Paget disease of bone (PD)-initially described by Sir James Paget in 1876-is a common benign bone disorder, which leads to the enlargement and deformity of bones due to a combination of abnormal bone resorption and abundant new bone formation. Genetic factors are important in the pathogenesis of PD and many families have been described where PD is inherited in an autosomal-dominant fashion. Several candidate loci for susceptibility to PD and related syndromes have been identified by genome-wide scans and recent evidence suggests that mutations in genes that encode components of the "receptor activator of nuclear factor-(NF-)kappa B" (RANKL)/NF-kappa B signalling pathway play an important role in the pathogenesis of this group of diseases. Furthermore, also a viral genesis has been elucidated causing PD. The clinical course of PD is characterized by chronic pain, bone deformations, and locally increased temperature of affected sites due to an increased vascular perfusion.
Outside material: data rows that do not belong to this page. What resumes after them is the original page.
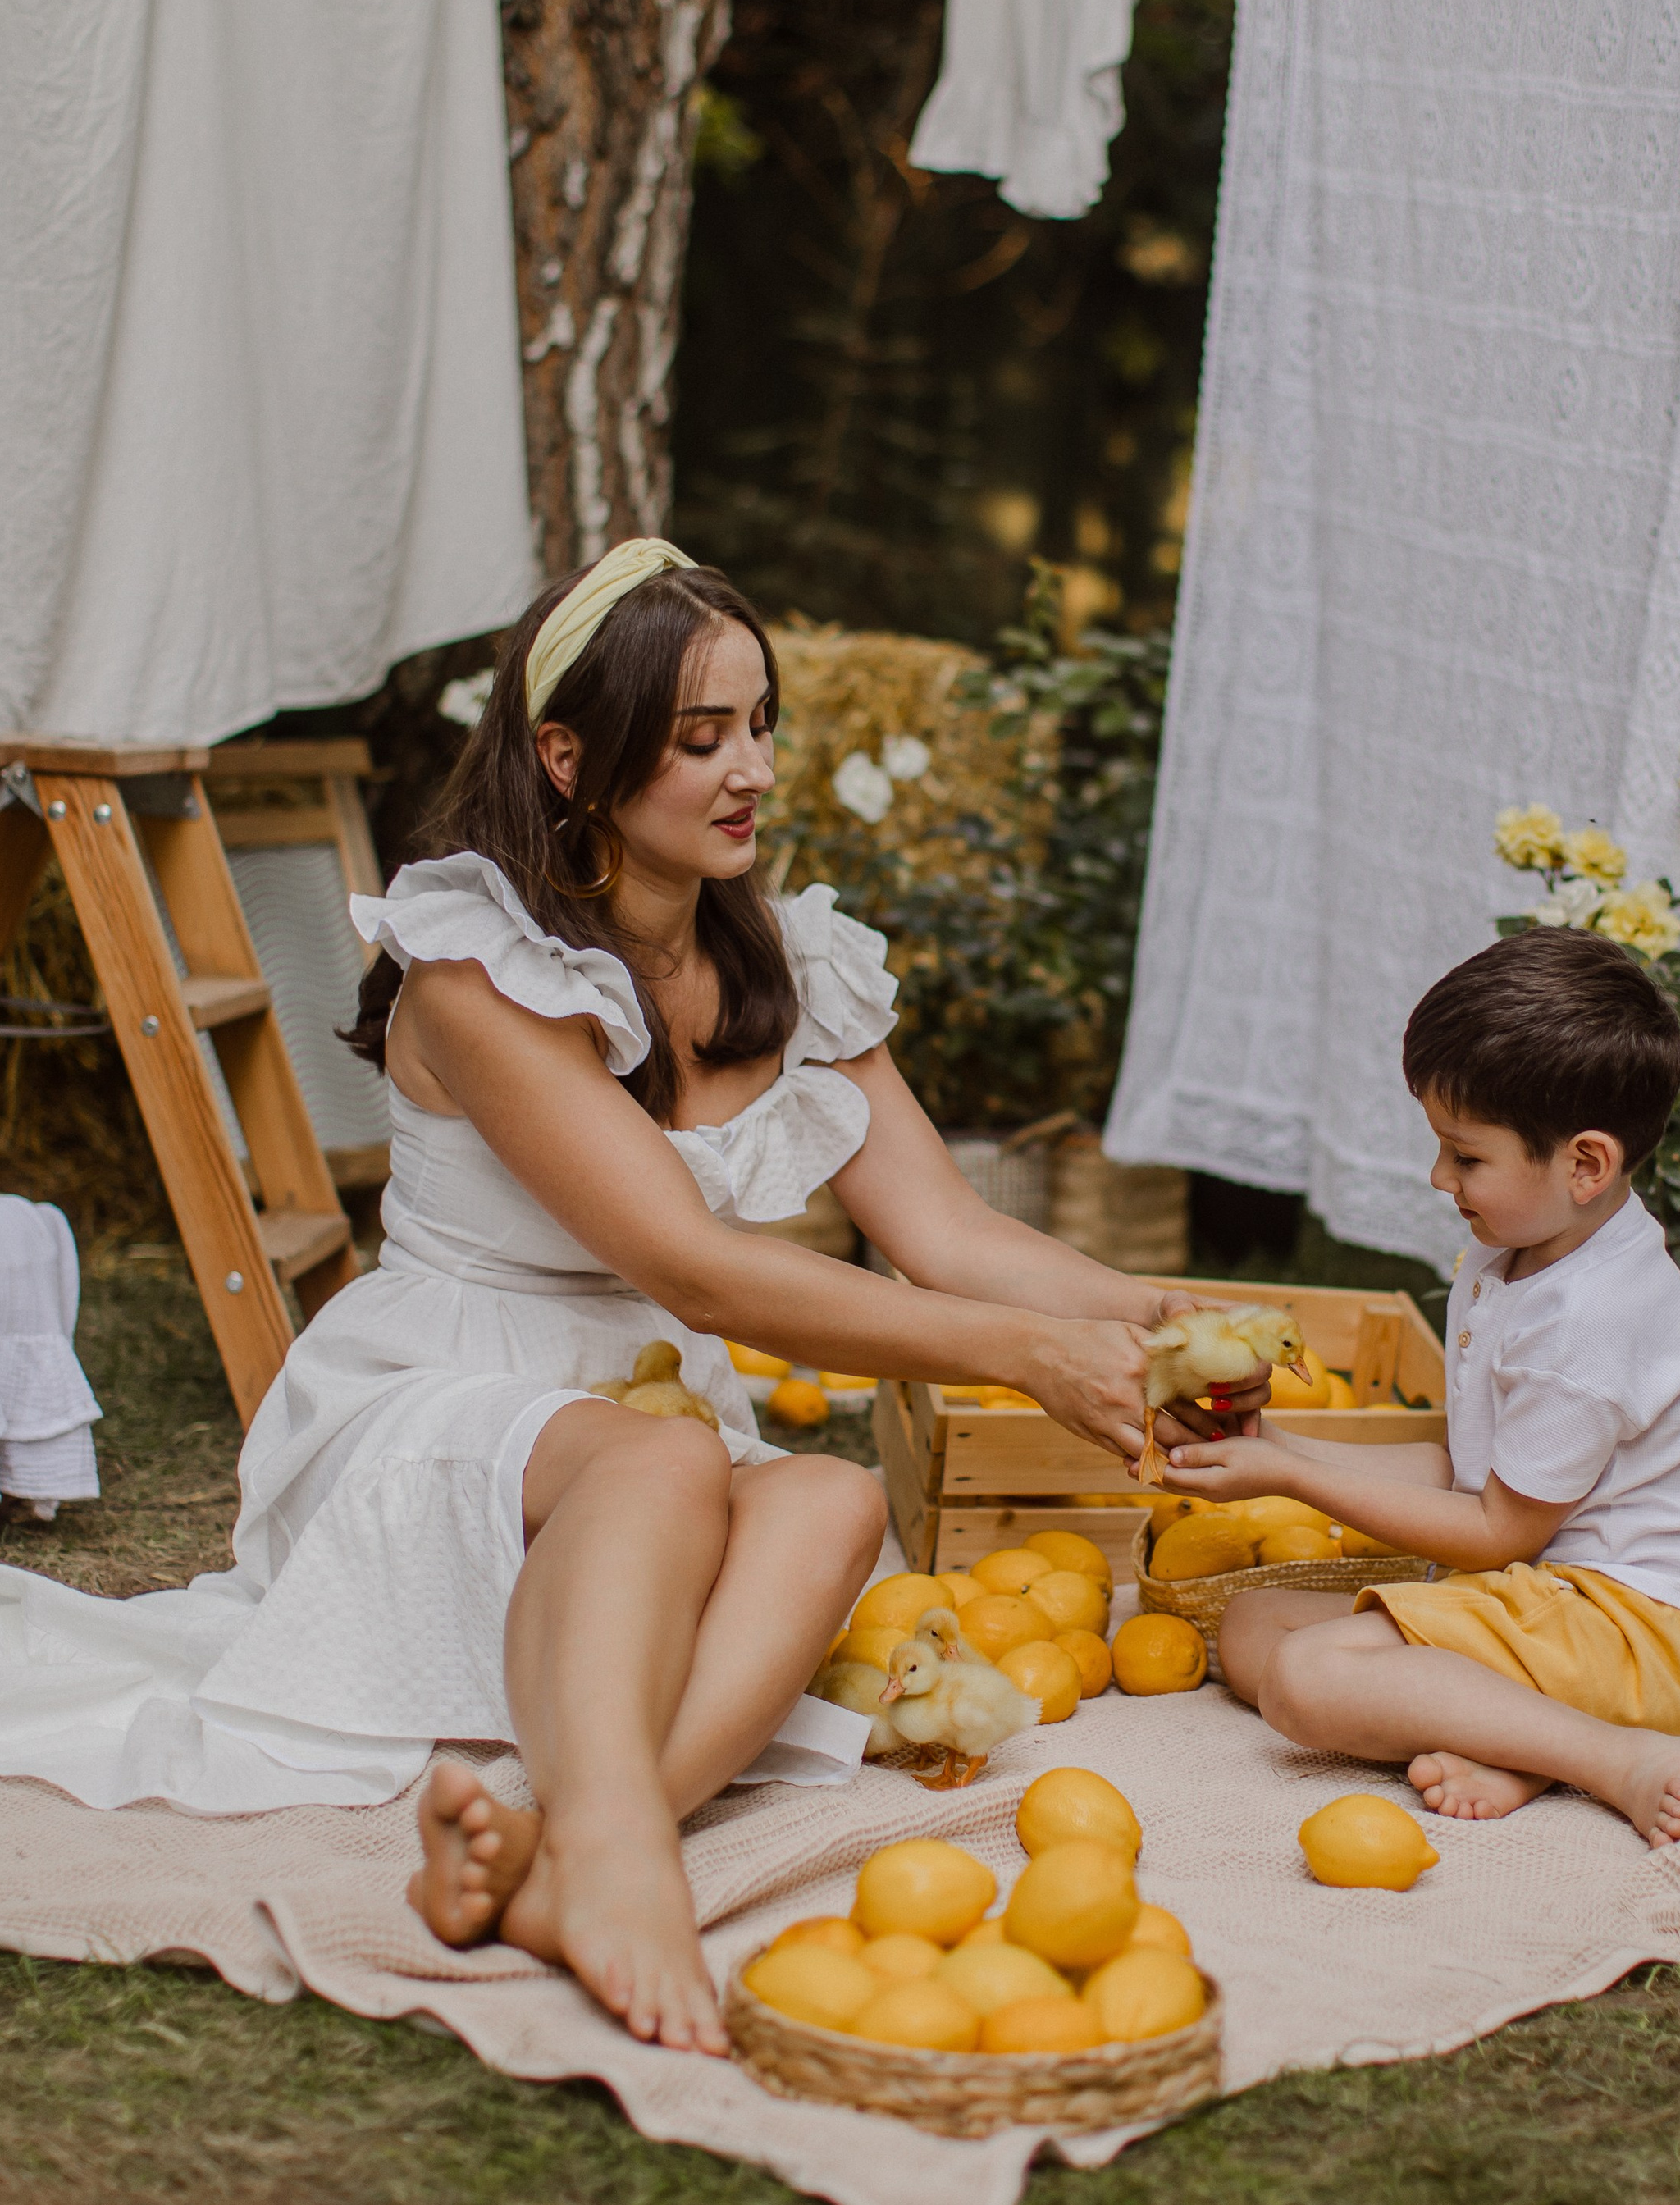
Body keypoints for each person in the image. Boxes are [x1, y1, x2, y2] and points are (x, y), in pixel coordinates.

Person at [278, 541, 1255, 2050]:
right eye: (698, 740)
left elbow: (950, 1232)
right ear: (567, 758)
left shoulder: (788, 965)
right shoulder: (479, 968)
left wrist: (1161, 1326)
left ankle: (579, 1852)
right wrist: (1019, 1356)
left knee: (826, 1504)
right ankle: (625, 1861)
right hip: (446, 1395)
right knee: (672, 1457)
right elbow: (693, 1267)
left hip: (642, 1413)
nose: (751, 771)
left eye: (758, 725)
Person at [1162, 930, 1680, 1850]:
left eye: (1465, 1157)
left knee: (1304, 1682)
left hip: (1628, 1633)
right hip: (1542, 1595)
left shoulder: (1589, 1318)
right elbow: (1460, 1464)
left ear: (1584, 1165)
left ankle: (1622, 1759)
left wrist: (1291, 1479)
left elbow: (1497, 1529)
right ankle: (1517, 1744)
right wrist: (1274, 1446)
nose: (1440, 1179)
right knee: (1252, 1625)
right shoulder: (1524, 1249)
PD can lead to fractures, neurological symptoms by nerve compression, or cardiac complications. However, only a small percentage of all patients with PD develops clinical symptoms and thus many Paget lesions remain undiagnosed or will be only detected by chance in the course of imaging performed due to other symptoms primarily not related to PD. The most important imaging method is conventional X-ray, which is capable of detecting early osteolytic Paget lesions. Bone scintigraphy shows hypermetabolic Paget lesions with high sensitivity. Computed tomography and magnetic resonance imaging are used for special questions such as possible malignant transformation. The most important laboratory parameter in PD is alkaline phosphatase, which is frequently elevated. An isolated elevation should initiate imaging procedures for diagnosing or excluding PD. In cases with unclear imaging results or in cases of possible malignant transformation to Paget-sarcoma bone biopsies will be needed.